İnandığımız İslamiyet'in haber verdiği üzere bu dünyaya sınav olmaya geldik.
Hepimiz bir sınavın içerisinde karşımıza çıkan hal ve durumlara karşı bir tavır takınıyor bu takındığımız tavır ile de puanlarımızı yazdırıyoruz.
İnsanın en mükemmel mânâda gerçekleştirmesi beklenen kulluk vazifelerinden biri de sabırdır. Bu deprem musibetinde evini, ailesini kısaca her şeyini 1 dakika içinde kaybetmiş olan insanımız sabır imtihanını da en ileri mânâda kazanmıştır.
Büyüklüğünü, inançlarına olan samimi bağlılığını her fırsatta kanıtlamış olan Anadolu'nun bu aziz milleti son deprem imtihanında yeniden tevazunun, sevginin, anlayışın, diğergamlığın, hoşgörü ve dayanışmanın vücut bulmuş hali olduğunu göstermiştir.

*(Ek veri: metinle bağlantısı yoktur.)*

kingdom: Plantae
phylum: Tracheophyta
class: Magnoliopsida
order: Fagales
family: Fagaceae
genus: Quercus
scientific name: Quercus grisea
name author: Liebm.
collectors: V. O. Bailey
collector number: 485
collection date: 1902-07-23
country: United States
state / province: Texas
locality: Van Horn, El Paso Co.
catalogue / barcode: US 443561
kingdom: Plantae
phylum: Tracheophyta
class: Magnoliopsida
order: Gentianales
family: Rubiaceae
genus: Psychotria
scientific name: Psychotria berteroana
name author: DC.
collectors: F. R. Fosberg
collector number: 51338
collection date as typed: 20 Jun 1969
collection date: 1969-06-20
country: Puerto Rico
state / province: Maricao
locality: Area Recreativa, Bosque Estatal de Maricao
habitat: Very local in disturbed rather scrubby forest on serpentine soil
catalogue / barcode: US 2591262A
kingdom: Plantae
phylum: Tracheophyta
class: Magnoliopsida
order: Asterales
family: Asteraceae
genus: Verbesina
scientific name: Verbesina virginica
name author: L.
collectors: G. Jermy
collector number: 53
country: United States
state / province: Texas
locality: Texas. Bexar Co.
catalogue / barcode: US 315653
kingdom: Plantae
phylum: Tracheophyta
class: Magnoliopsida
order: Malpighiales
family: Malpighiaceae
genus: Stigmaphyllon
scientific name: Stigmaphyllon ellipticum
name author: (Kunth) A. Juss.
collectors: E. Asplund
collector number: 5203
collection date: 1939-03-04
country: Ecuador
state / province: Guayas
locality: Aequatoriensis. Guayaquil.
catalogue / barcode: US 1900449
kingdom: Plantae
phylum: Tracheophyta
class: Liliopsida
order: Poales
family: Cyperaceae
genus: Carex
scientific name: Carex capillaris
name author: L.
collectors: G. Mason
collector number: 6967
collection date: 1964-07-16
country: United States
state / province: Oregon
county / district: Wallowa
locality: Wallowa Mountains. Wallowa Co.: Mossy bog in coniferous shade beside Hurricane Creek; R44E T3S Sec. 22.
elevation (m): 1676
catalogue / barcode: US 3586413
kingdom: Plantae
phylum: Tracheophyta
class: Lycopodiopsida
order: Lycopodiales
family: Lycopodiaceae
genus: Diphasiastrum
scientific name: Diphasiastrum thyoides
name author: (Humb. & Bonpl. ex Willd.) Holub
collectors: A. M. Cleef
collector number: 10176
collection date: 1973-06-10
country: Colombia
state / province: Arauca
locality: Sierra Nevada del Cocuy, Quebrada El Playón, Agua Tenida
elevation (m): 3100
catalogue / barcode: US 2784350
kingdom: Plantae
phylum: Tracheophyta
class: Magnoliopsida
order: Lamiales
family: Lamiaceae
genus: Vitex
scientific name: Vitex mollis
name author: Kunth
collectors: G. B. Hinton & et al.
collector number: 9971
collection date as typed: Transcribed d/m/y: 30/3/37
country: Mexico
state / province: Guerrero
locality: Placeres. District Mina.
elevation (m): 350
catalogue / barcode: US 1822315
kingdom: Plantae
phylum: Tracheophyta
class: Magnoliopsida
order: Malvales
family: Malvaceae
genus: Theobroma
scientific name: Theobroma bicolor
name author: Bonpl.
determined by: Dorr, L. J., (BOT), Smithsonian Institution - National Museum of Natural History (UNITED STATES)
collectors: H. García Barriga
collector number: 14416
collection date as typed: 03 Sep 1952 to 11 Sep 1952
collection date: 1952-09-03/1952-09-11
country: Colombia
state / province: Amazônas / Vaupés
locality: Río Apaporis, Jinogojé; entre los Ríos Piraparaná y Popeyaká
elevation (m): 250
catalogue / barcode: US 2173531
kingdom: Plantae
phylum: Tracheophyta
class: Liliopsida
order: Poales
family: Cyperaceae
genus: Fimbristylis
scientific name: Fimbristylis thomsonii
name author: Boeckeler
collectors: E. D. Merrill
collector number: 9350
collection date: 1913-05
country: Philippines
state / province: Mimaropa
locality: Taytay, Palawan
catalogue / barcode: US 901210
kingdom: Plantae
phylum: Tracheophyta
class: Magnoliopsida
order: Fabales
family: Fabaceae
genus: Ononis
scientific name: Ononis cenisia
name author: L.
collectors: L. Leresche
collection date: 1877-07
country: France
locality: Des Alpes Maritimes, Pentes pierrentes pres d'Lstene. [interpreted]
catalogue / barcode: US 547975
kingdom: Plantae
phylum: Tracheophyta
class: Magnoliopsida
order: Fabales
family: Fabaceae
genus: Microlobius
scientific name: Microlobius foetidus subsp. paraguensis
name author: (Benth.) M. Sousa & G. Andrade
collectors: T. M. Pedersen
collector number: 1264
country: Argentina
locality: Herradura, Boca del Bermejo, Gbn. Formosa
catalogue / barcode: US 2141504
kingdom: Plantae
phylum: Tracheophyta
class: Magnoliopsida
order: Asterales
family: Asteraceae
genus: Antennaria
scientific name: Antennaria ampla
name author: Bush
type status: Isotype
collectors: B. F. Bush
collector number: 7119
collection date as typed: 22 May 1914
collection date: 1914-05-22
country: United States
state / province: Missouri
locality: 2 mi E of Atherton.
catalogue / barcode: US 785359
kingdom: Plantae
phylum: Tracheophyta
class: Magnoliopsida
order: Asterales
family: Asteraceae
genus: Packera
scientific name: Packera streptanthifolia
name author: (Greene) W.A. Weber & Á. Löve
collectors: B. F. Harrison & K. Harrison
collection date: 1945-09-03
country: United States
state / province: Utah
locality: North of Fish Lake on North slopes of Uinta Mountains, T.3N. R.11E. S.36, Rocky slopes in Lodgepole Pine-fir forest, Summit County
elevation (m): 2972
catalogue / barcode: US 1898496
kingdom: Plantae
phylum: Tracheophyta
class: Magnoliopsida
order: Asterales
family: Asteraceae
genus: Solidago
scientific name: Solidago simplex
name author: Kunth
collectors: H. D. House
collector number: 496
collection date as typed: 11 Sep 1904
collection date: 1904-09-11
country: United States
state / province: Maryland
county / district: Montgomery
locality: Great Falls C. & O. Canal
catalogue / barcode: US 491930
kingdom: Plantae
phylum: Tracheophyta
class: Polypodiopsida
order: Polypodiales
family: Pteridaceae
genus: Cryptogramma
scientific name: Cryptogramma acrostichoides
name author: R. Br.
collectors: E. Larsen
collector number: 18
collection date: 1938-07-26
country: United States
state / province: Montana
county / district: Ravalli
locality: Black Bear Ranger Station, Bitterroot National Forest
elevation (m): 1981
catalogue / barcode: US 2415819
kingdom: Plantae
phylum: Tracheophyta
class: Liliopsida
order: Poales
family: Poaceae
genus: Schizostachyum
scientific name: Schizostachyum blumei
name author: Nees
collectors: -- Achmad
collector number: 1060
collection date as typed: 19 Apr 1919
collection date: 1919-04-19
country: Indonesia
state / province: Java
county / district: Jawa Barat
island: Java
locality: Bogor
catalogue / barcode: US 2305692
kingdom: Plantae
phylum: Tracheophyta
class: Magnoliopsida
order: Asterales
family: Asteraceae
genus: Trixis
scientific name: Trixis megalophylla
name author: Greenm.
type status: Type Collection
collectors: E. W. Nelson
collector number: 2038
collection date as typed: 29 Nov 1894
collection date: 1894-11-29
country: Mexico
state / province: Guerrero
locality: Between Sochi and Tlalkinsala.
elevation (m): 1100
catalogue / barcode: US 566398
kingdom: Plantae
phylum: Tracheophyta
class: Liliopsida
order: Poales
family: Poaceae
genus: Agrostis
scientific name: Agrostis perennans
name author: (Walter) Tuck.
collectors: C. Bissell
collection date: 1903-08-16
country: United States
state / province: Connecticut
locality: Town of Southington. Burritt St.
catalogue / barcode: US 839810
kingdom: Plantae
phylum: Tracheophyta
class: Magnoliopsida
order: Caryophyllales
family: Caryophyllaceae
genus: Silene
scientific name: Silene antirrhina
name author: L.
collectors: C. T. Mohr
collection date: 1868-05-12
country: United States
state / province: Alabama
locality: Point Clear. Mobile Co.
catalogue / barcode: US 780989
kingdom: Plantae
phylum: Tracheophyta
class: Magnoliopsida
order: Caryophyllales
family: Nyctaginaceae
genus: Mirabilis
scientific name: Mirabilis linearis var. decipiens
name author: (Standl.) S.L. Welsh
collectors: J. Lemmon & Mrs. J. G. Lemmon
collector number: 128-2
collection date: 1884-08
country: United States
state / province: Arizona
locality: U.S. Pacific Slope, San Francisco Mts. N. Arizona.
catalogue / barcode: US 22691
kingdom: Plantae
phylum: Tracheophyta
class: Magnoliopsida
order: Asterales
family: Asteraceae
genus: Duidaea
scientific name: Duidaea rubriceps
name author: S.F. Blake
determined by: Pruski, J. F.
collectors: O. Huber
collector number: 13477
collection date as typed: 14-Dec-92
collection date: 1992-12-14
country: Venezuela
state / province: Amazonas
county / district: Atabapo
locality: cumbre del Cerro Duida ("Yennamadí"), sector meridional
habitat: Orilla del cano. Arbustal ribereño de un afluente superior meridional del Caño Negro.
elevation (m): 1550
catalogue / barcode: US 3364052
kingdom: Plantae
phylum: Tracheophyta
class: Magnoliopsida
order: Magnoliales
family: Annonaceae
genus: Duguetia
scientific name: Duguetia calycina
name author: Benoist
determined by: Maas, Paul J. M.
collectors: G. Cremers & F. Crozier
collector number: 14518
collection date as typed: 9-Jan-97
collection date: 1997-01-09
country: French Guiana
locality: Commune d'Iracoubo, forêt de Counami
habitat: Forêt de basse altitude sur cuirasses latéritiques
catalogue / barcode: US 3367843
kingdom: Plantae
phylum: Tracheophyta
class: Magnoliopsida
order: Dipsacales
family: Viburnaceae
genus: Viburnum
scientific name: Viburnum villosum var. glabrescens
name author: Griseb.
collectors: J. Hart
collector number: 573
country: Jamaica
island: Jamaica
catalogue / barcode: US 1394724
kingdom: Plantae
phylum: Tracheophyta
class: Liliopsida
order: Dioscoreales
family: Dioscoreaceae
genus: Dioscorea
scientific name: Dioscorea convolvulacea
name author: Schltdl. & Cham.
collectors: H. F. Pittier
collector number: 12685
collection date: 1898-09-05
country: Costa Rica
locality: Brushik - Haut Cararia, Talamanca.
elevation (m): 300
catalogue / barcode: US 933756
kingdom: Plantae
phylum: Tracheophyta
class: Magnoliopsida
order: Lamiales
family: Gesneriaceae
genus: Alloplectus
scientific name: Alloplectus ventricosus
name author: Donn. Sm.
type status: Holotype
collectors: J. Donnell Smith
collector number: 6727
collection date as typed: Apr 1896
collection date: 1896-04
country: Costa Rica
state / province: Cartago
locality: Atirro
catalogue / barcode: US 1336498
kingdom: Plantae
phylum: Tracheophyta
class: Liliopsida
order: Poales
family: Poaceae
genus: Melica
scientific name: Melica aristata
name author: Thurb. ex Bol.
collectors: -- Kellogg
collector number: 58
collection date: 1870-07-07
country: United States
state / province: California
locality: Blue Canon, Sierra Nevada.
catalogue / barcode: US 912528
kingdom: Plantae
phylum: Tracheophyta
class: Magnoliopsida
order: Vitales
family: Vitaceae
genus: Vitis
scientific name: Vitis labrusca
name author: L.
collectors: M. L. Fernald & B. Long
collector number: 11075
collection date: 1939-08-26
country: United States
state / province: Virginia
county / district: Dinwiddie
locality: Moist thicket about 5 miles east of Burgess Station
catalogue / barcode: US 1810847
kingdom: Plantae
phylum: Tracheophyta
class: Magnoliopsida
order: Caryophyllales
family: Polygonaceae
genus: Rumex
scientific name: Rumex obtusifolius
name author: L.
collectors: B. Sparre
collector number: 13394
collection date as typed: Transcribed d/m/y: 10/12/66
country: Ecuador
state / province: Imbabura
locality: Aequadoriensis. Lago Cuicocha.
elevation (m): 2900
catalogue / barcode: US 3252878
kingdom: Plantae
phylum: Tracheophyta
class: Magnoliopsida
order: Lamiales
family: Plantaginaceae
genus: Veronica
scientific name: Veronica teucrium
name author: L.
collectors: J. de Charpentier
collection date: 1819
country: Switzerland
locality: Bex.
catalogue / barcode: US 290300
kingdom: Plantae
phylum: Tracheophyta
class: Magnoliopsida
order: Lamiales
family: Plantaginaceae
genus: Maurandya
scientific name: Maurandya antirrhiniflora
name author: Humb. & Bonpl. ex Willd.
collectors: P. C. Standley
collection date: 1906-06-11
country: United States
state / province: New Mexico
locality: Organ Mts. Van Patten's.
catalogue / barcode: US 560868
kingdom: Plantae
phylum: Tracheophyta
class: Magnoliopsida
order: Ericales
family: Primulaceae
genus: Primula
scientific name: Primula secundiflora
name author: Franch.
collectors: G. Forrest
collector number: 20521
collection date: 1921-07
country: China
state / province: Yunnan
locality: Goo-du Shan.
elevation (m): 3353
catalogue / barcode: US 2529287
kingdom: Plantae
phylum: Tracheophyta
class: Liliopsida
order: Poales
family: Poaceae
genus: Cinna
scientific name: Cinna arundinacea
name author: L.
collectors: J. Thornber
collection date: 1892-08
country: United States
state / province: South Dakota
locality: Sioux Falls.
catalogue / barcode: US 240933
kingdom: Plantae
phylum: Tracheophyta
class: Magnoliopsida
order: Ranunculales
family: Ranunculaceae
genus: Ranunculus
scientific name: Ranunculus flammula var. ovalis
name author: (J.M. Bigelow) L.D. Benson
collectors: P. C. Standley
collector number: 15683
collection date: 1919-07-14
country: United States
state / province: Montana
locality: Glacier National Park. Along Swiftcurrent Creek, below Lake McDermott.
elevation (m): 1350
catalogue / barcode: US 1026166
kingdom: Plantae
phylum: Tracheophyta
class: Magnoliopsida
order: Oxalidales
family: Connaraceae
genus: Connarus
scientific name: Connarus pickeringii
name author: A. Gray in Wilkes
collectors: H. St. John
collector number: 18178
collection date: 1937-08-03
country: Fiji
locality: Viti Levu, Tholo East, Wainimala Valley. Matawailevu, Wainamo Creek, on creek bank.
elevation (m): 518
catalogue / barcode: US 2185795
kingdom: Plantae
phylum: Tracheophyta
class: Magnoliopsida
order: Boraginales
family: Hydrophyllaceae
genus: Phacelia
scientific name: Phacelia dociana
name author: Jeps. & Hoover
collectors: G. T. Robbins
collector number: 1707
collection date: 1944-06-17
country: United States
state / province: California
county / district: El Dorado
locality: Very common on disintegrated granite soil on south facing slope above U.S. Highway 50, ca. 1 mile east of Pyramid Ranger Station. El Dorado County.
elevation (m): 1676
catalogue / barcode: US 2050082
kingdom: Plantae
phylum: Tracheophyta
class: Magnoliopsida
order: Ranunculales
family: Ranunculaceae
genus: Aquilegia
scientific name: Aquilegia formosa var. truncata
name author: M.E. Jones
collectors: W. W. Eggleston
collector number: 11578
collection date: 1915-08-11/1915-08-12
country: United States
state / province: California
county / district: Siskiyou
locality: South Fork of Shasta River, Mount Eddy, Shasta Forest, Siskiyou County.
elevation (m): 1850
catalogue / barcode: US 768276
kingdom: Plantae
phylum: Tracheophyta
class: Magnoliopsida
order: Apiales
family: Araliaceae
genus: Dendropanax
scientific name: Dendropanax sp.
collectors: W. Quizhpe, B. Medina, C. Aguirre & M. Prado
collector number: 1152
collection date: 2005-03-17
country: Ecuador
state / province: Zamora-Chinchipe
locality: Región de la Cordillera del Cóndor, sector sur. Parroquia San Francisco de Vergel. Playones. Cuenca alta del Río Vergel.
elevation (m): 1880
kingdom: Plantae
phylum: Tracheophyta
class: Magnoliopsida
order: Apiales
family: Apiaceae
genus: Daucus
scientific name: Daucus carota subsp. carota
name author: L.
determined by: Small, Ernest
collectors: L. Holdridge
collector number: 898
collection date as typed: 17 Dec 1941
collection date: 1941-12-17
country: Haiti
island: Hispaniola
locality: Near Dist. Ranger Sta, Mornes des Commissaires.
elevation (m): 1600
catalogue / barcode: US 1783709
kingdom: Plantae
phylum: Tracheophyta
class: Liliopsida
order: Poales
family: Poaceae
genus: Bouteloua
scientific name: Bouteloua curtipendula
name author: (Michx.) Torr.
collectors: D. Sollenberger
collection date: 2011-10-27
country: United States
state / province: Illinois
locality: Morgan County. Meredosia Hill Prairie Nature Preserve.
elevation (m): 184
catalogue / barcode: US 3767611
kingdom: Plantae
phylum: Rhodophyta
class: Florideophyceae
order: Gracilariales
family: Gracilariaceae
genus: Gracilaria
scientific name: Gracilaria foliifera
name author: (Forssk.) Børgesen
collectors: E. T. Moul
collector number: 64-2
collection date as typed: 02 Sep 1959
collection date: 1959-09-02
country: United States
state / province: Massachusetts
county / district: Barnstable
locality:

Elbette bir de verdikleri sınavı kazanamayan birçok kurum ve insanı da gösterdi deprem musibeti bizlere.
Haşir meydanı, hayvanların bile gerek insanlardan ve gerekse birbirilerinden olan haklarının alınacağı, hattâ bir kâfirin Müslümanda olan hakkının dahi hesaba katılacağı bir yüce adalet divânı olarak insanları beklemektedir.
Örneğin, sadece müteahhitler miydi suçlu? Ya onları denetleyenler. Onlar çocuklarına helal lokma götürmekle sınanmıyorlar mıydı? İmar izni veren devlet adamları ellerindeki mühür ile sınanmadıklarını mı sanıyorlar?
Bu milletin parasıyla okullarda okuyan inşaat mühendisleri, mimarlar bu ülkeye hizmet etmek için yetiştirilmediler mi? Bu memleketin insanları vergileri ile okutmadılar mı mimarı, mühendisi? Onları bu kötü yapıların altında ölmeye mecbur etmenin hangi dinde yeri var?
Kuran'ı Kerim'de ' işi ehline veriniz ' ayetine rağmen İlahiyat Fakültesi mezununu AFAD'ın başına koyanların imtihanı ne olacak?
Bu mu gerçekten Müslümanlık?
Yaşayanlardan helallik istemek kolay. Enkazın altında inleye inleye soğuktan, açlıktan, susuzluktan can verenlerin hakkını nasıl ödeyeceksiniz? Onlarla nasıl helalleşmeyi düşünüyorsunuz?
Orada ölen çocuklar sizi Allah'a şikayet etmeyecek mi sanıyorsunuz?
"Allah'ım bu memlekette yıllarca deprem vergisi toplandı da bu vergiler yollara harcandı. Ben hayatımın baharında bile değilken, annem ve babamla birlikte dönüştürülmeyen binanın altında kalıp öldük. Şikâyetçiyim; Ben günlerce soğuğun altında aç, susuz can verdim. Beni günlerce kurtarmaya kimse gelmedi" dediğinde nereye kaçacaksınız?
"Kenar-ı Diclede bir kurt kapsa koyunu, Gelir de adl-i ilâhi Ömer'den sorar onu"
Biz buna iman etmedik mi? Ey Müslüman devlet adamları?
Ya milletin küçücük evlatları, yaşlı koca ataları soğuktan tiril tiril titrerken depolarında çadır tutup afet bölgesine elinde ne var ne yok göndermeyen Kızılay'ın üstüne bir de bu çadırları satması hangi dine sığar? Hadi bu milletin KIZILAY'a verdiği kanı hastanelere satıyorsunuz. Bu milletin parasını verdiği çadırı niye depoda tutup sonra da bu millete satıyorsunuz. Bu millet zaten ihtiyacı olduğunda yanında olmanız için size para vermiyor mu?
Annenin evladına fayda vermeyeceği o günde, millet karda kışta çoluk çocuk donarken depolarınızda neden çadırları tuttuğunuzu nasıl açıklayacaksınız? Allah'ı nasıl kandıracaksınız? Kıldığınız namazlarla mı tuttuğunuz oruçlarla mı?
Bu millet acı karşısındaki vakur duruşuyla, yardıma ihtiyacı olan din kardeşinin yardımına amasız, fakatsız koşması ile sınavı geçmiştir.Siz kendi derdinize yanın.